Yale Nurses Score and A+
I started my presentation to the Yale Pediatric nursing students by telling them why I love nurses. It seemed like a good place to start. Nurses saved Aidan’s life and advocated for me when I couldn’t be bedside in the NICU.
Then I asked the students to tell me what they noticed about Aidan (who was tooling around the classroom), what observations did they make, what words would they use to describe him?
They were supposed to say:
- He has low muscle tone.
- I can see that he drools.
- He’s using a powerchair so he must be non-ambulatory.
- He can’t talk but he vocalizes.
- He doesn’t hold a gaze for long.
- His has a tremor in his hand.
- and more can’t can’t can’t bad bad bad
This is how I planned on responding:
Yes, most of that is true and those are good observations. I would hope you would notice those kinds of details in a clinic setting and that you would ask me if what you’re seeing is accurate.
But this is just one piece of Aidan, the piece you are responsible for, but you should know he is so much more. He is smart and capable and funny. He is a brother and classmate and member of the community.

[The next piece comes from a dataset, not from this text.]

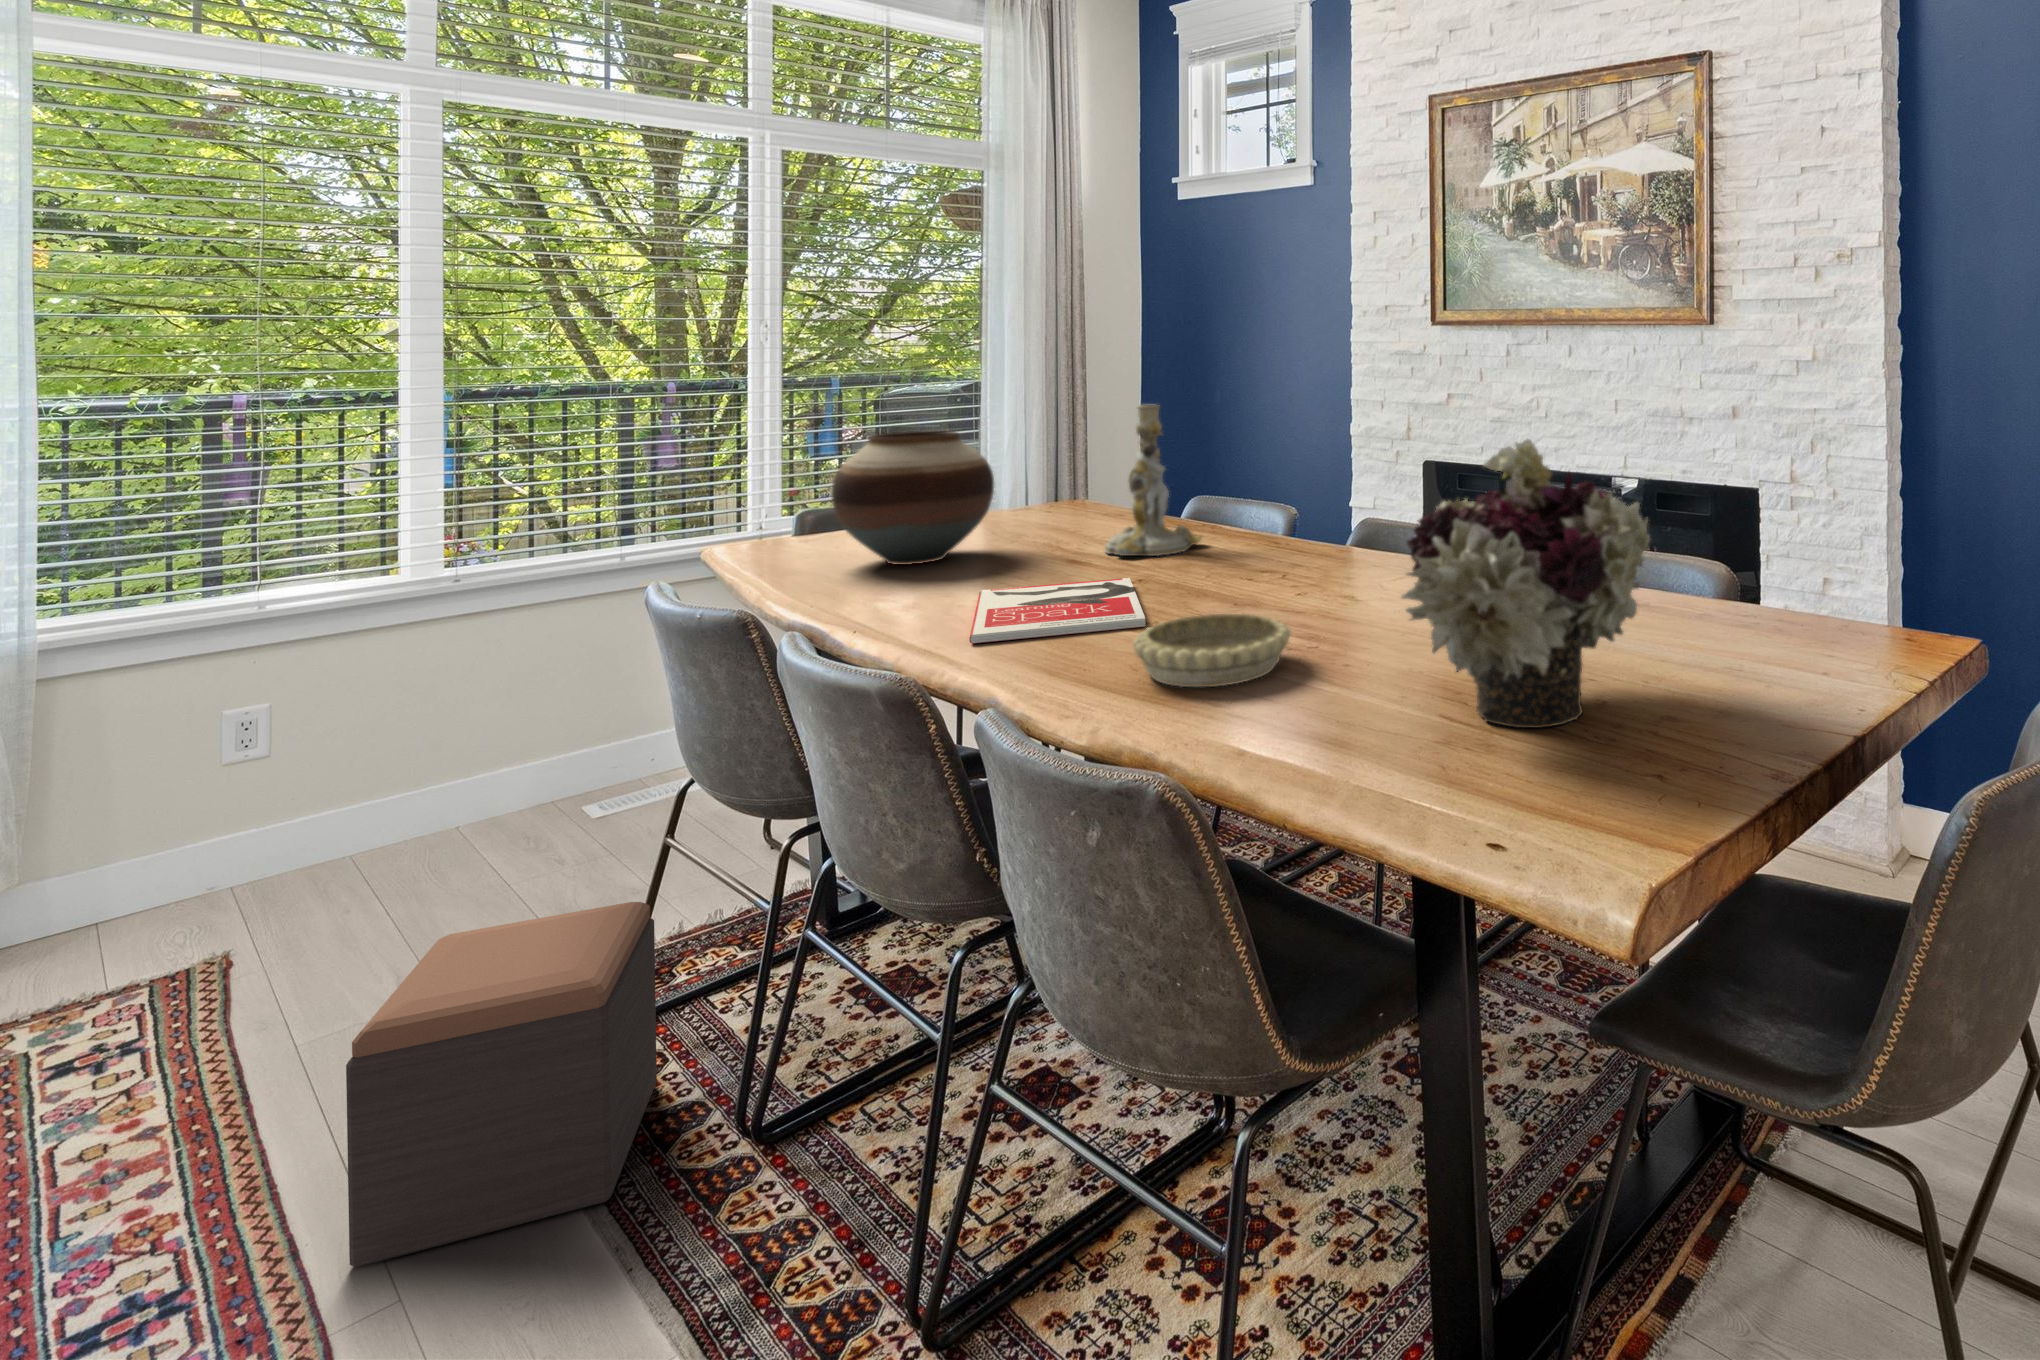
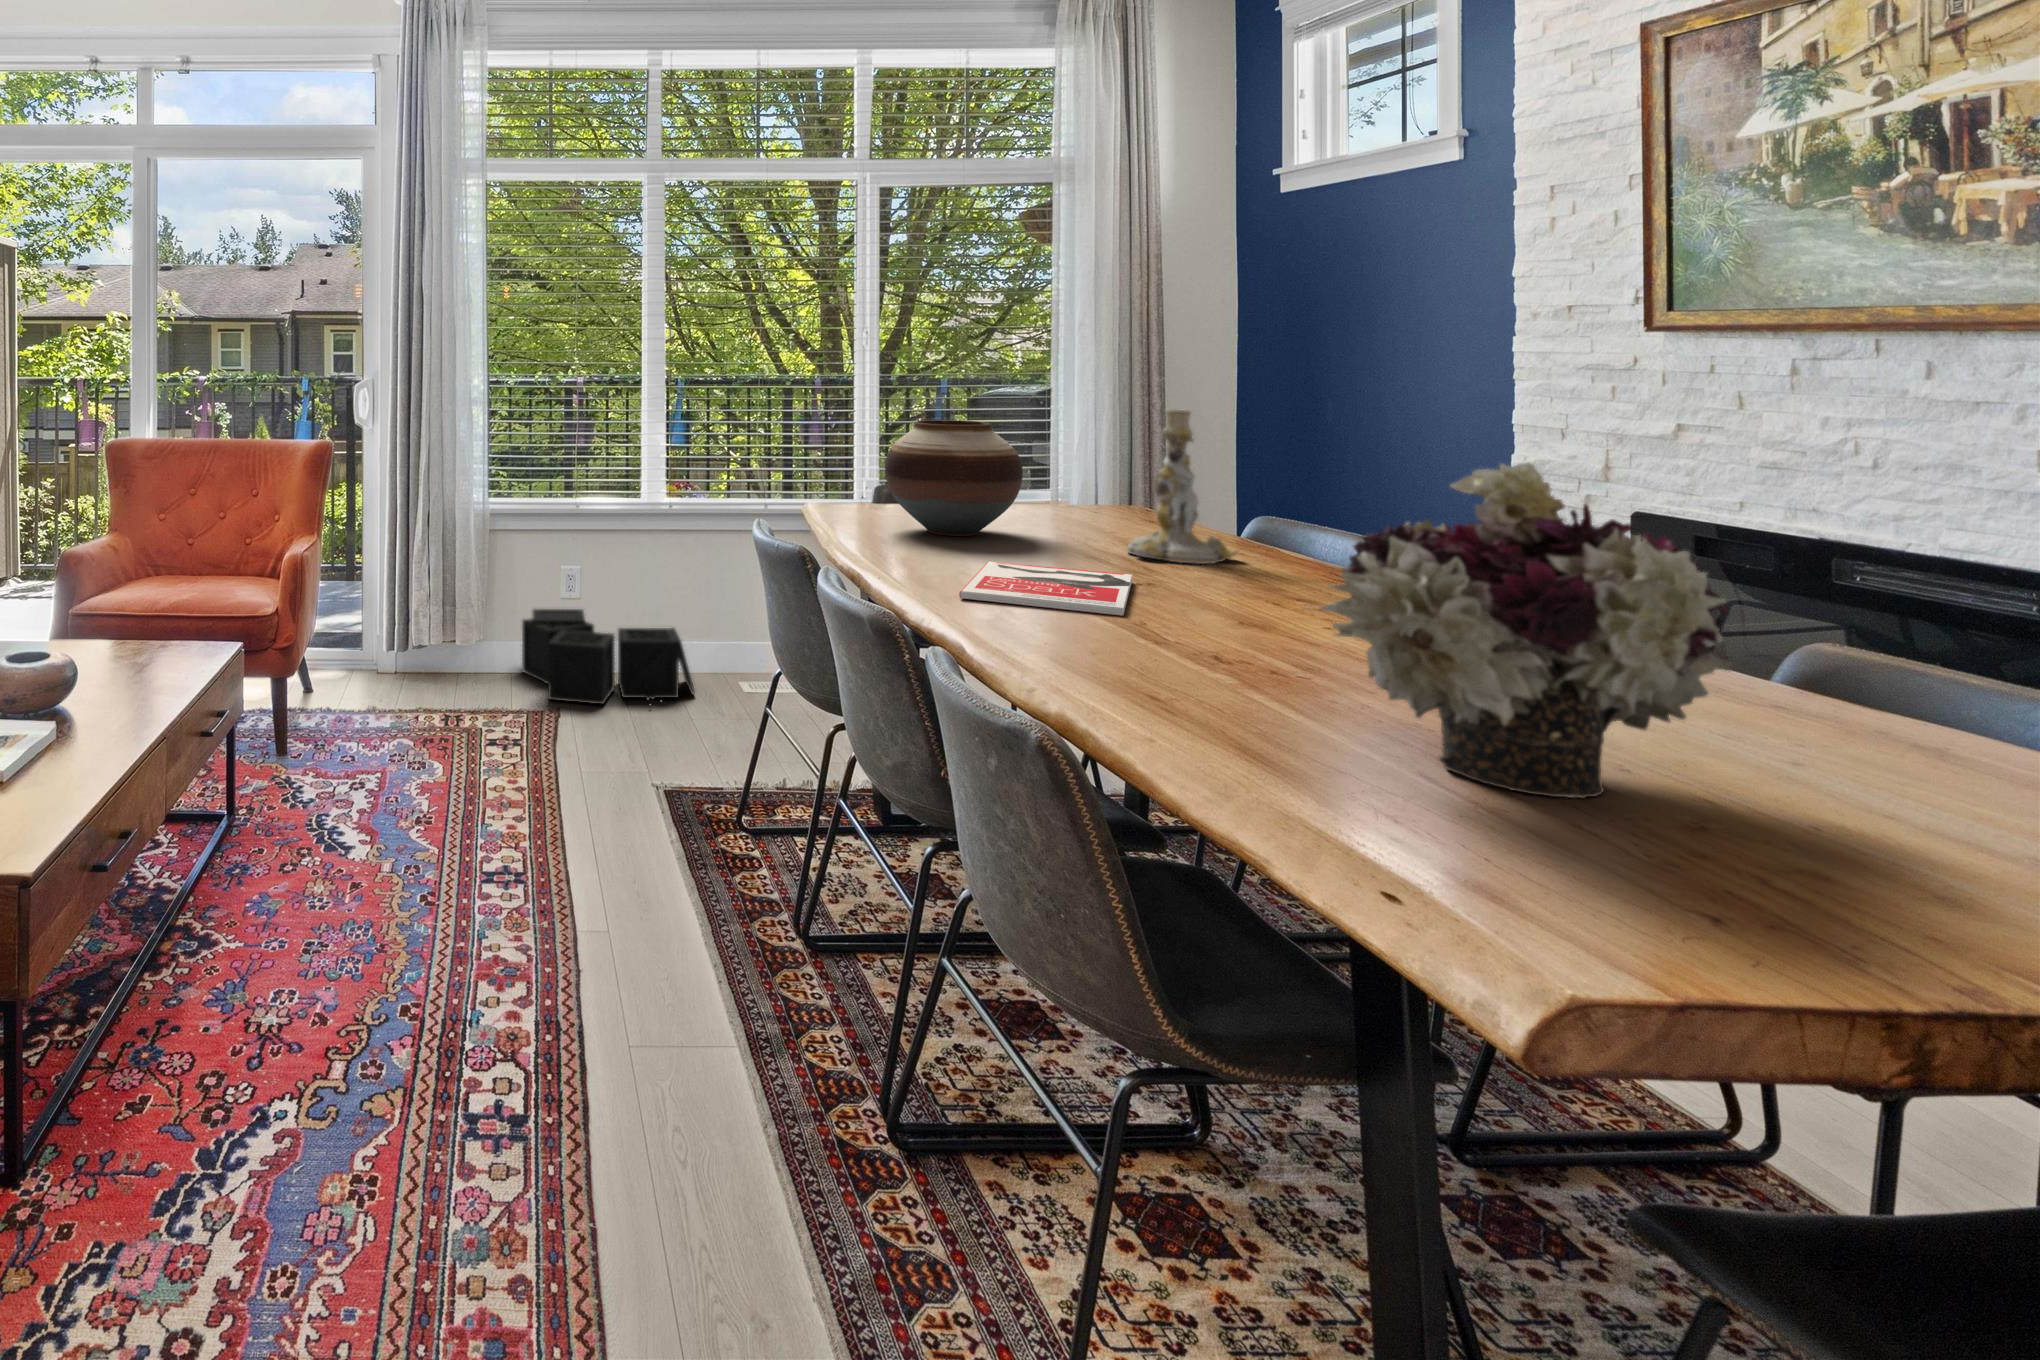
decorative bowl: present [1133,614,1291,687] -> none [1083,607,1253,676]
storage bin: none [153,748,521,926] -> present [522,609,695,704]
footstool: present [346,902,657,1268] -> none [586,728,751,939]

And then I would have hit them with Presumed Competence, Baby – believe that he can do so much more than you can see because he can, and if he doesn’t yet, he will. BOOM (drops mic and goes home).
And they would have said:
- Wow, I’m so glad I came to class today. She was an amazing speaker.
- We never would have guessed that a patient has a life outside of the four walls of a doctor’s office or hospital room. I can’t believe a kid would be more than the notes in his chart. So glad she schooled us.
- I’m glad she told us how amazing Aidan is because we never would have guessed or believed it.
- She just changed all of our lives and the course of nursing forever and ever amen.
This is what they said instead:
- I walked in and he looked at me and smiled.
- He’s a great driver.
- He’s really smart. He’s following your directions.
- He’s happy and has a great giggle.
- He’s very social and curious.
- And from the one male nurse in the room – he obviously loves driving into the chairs. That’s what I would be doing.
And this is me saying, “If you’re gonna steal my punch line and leave me with nothing left to say, there’s the door.”
No, I didn’t say that. Here I am saying, “Now before you go thinking you’ve got this whole presumed competence thing nailed, just simmer down.”
I suppose I made other good points, but just whatever. The fact that they nailed presumed competence, that they really saw Aidan, filled me to overflowing with hope and joy.
So I had a heart to heart with Aidan and told him that the students stole everything I was going to say so it was his time to shine like the sun. And he did.
Aidan IS strong, just like they said. Sure he uses a power chair but he can still walk. Incidentally it appears that I can walk and talk too which should impress someone.
And they were right to say he is SMART. He can communicate. After asking for a drink and being told I didn’t have one for him, he told me he wanted to drive again. Of course, he did.
He then proceeded to drive into and through and take down the entire back row of tables. No joke. There was a huge crash but no one was hurt. All of that just means he’s an intentional and expert driver.
And just to drive home their knowledge of presumed competence, this guy right here realized that he knew Aidan’s Nana (which I didn’t realize)….
He went up to him after class, without me, and talked to Aidan about Nana. He didn’t ask for a translator, he didn’t keep the story to himself assuming that Aidan wouldn’t get it. That, my friends, is presumed competence in so many shades of AWESOME!
So, yes, it was an amazing day. Clearly I need to up my game for next year.
And this is Aidan thinking, “My brother and I are going to have so much fun when he’s a student here. We’re gonna have some stories we can’t tell mom. It’s best to just let her presume I can’t play beer pong.”